Whites increased in only two counties in the region: New York and Kings.

In the city, the growth among whites in those counties and the decline in black residents reflected a continued, if modest, reversal of patterns that had seemed immutable until the beginning of this decade.

But the dispersal of the black and Hispanic population to the outer suburbs appeared to be mirroring a national pattern. Within just a few years, the New York metropolitan region — which includes the nearby counties of New York, Connecticut and New Jersey — is projected to become the first large metropolitan area outside the South or the West where non-Hispanic whites are a minority.

But non-Hispanic white New York City residents became a minority in each borough except Staten Island by 1990, as they did in Hudson and Essex Counties in New Jersey. Union County, N.J., is on the brink of tipping, with Middlesex County, N.J., not far behind.

Since 2000, New York has recorded the greatest increase in Asians (309,773) of any metropolitan area (Queens was fourth among all 3,100 counties, with 58,515). The largest percentage increases in the city were on Staten Island (35 percent) and in Manhattan (20 percent).

From 2005 to 2006, the number of Asians increased by more than 10 percent in three New Jersey counties: Gloucester, Salem and Warren.

Metropolitan New York ranked fourth nationally in growth among Hispanic residents (418,720). Since 2000, the Hispanic population increased by 31 percent on Staten Island.

“New York is one of the cities being propped up by the growth in the Hispanic population,” said Mark Mather, a demographer with the Population Reference Bureau in Washington.

Since 2005, though, according to the census, their ranks declined slightly in Manhattan, Brooklyn and Hudson County, N.J. The biggest increases among the Hispanic population in the metropolitan area during that period were by more than 9 percent in Litchfield County in Connecticut and by more than 7 percent in Warren County, N.J.

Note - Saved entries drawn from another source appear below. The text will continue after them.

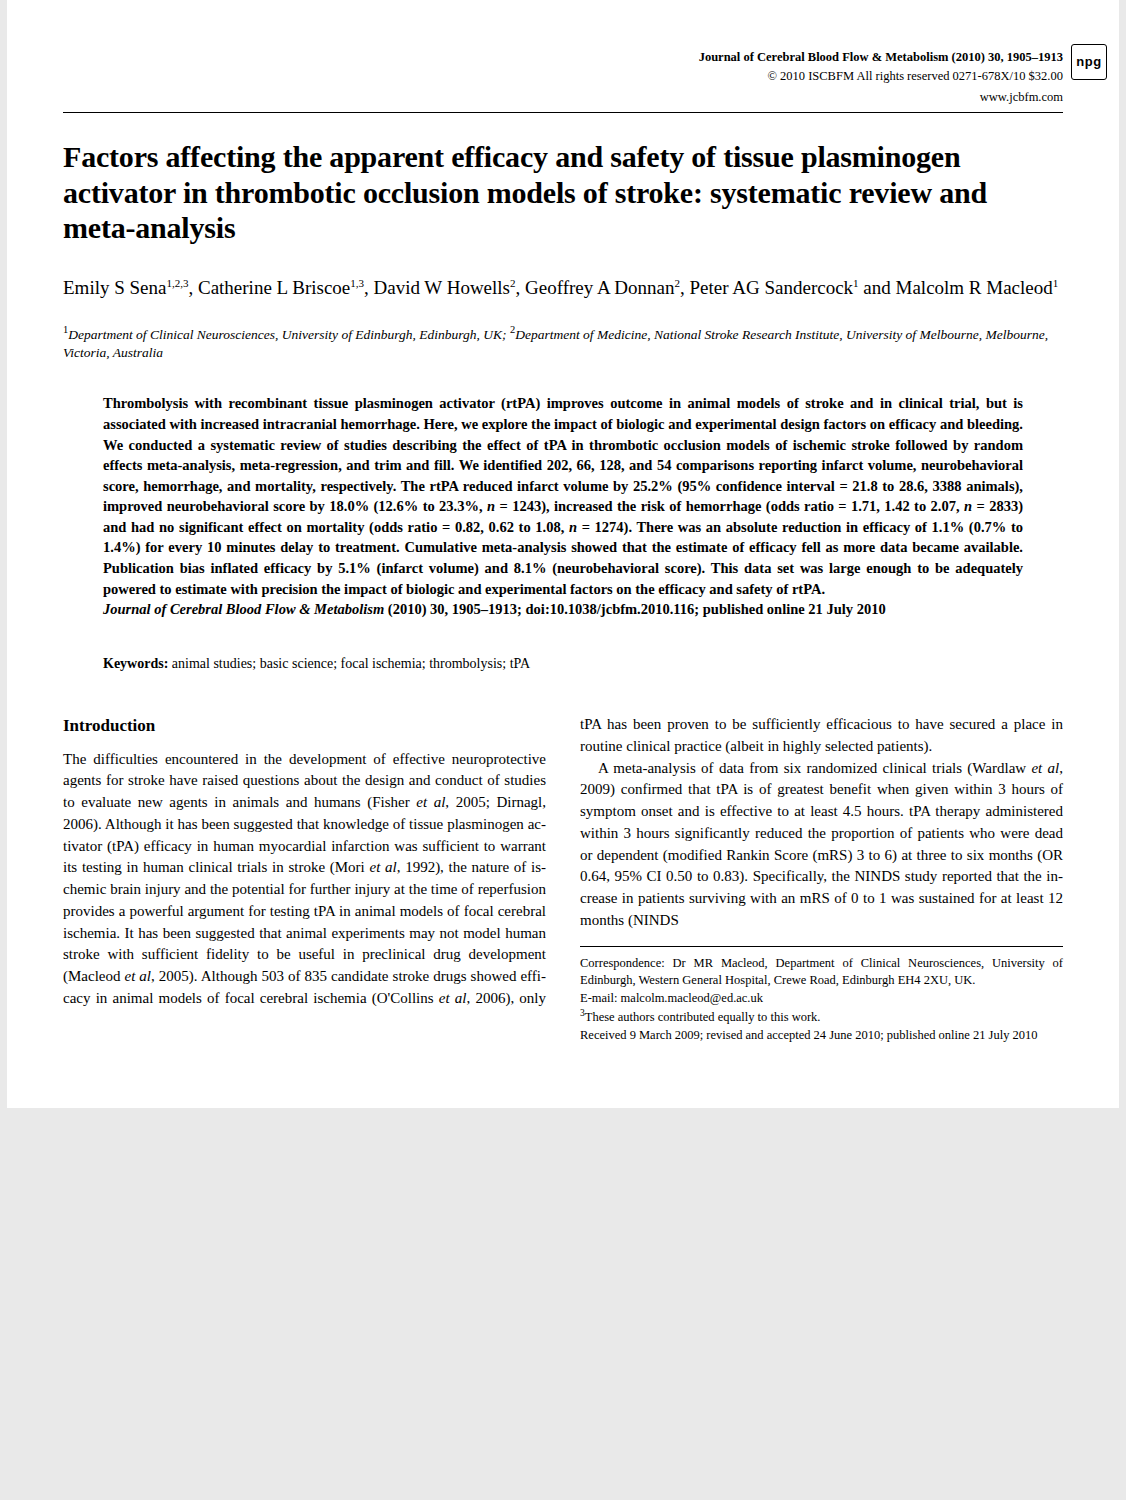npg
Journal of Cerebral Blood Flow & Metabolism (2010) 30, 1905–1913
© 2010 ISCBFM All rights reserved 0271-678X/10 $32.00
www.jcbfm.com
Factors affecting the apparent efficacy and safety of tissue plasminogen activator in thrombotic occlusion models of stroke: systematic review and meta-analysis
Emily S Sena1,2,3, Catherine L Briscoe1,3, David W Howells2, Geoffrey A Donnan2, Peter AG Sandercock1 and Malcolm R Macleod1
1Department of Clinical Neurosciences, University of Edinburgh, Edinburgh, UK; 2Department of Medicine, National Stroke Research Institute, University of Melbourne, Melbourne, Victoria, Australia
Thrombolysis with recombinant tissue plasminogen activator (rtPA) improves outcome in animal models of stroke and in clinical trial, but is associated with increased intracranial hemorrhage. Here, we explore the impact of biologic and experimental design factors on efficacy and bleeding. We conducted a systematic review of studies describing the effect of tPA in thrombotic occlusion models of ischemic stroke followed by random effects meta-analysis, meta-regression, and trim and fill. We identified 202, 66, 128, and 54 comparisons reporting infarct volume, neurobehavioral score, hemorrhage, and mortality, respectively. The rtPA reduced infarct volume by 25.2% (95% confidence interval = 21.8 to 28.6, 3388 animals), improved neurobehavioral score by 18.0% (12.6% to 23.3%, n = 1243), increased the risk of hemorrhage (odds ratio = 1.71, 1.42 to 2.07, n = 2833) and had no significant effect on mortality (odds ratio = 0.82, 0.62 to 1.08, n = 1274). There was an absolute reduction in efficacy of 1.1% (0.7% to 1.4%) for every 10 minutes delay to treatment. Cumulative meta-analysis showed that the estimate of efficacy fell as more data became available. Publication bias inflated efficacy by 5.1% (infarct volume) and 8.1% (neurobehavioral score). This data set was large enough to be adequately powered to estimate with precision the impact of biologic and experimental factors on the efficacy and safety of rtPA.
Journal of Cerebral Blood Flow & Metabolism (2010) 30, 1905–1913; doi:10.1038/jcbfm.2010.116; published online 21 July 2010
Keywords: animal studies; basic science; focal ischemia; thrombolysis; tPA
Introduction
The difficulties encountered in the development of effective neuroprotective agents for stroke have raised questions about the design and conduct of studies to evaluate new agents in animals and humans (Fisher et al, 2005; Dirnagl, 2006). Although it has been suggested that knowledge of tissue plasminogen activator (tPA) efficacy in human myocardial infarction was sufficient to warrant its testing in human clinical trials in stroke (Mori et al, 1992), the nature of ischemic brain injury and the potential for further injury at the time of reperfusion provides a powerful argument for testing tPA in animal models of focal cerebral ischemia. It has been suggested that animal experiments may not model human stroke with sufficient fidelity to be useful in preclinical drug development (Macleod et al, 2005). Although 503 of 835 candidate stroke drugs showed efficacy in animal models of focal cerebral ischemia (O'Collins et al, 2006), only tPA has been proven to be sufficiently efficacious to have secured a place in routine clinical practice (albeit in highly selected patients).
A meta-analysis of data from six randomized clinical trials (Wardlaw et al, 2009) confirmed that tPA is of greatest benefit when given within 3 hours of symptom onset and is effective to at least 4.5 hours. tPA therapy administered within 3 hours significantly reduced the proportion of patients who were dead or dependent (modified Rankin Score (mRS) 3 to 6) at three to six months (OR 0.64, 95% CI 0.50 to 0.83). Specifically, the NINDS study reported that the increase in patients surviving with an mRS of 0 to 1 was sustained for at least 12 months (NINDS
Correspondence: Dr MR Macleod, Department of Clinical Neurosciences, University of Edinburgh, Western General Hospital, Crewe Road, Edinburgh EH4 2XU, UK.
E-mail: malcolm.macleod@ed.ac.uk
3These authors contributed equally to this work.
Received 9 March 2009; revised and accepted 24 June 2010; published online 21 July 2010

Since 2000, the New York metropolitan region lost nearly 250,000 white residents. The largest decline was in Nassau County (71,651), followed by Queens (59,056). Since 2000, the Bronx lost nearly 11 percent of its white population; Manhattan’s rose by nearly 9 percent.

From 2005 to 2006, according to Census Bureau results released yesterday, Union, Bergen and Hudson Counties in New Jersey and Nassau and Queens Counties in New York posted the biggest white percentage declines.

Since 2005, the black population declined in the city and several suburbs, including Westchester and Rockland Counties, Fairfield County in Connecticut and Passaic, Hudson and Essex Counties in New Jersey. But it increased on Staten Island, in Nassau and Suffolk Counties and, in New Jersey, in Union, Morris and Bergen Counties.

Since the beginning of the decade, the biggest increase among blacks, nearly 102 percent, was at the western fringe of metropolitan New York, in Pike County, Pa., across the Delaware River.

Since 2005, among the largest population percentage gains, more than 6 percent, were in Putnam County in the Hudson Valley and in Warren County, N.J.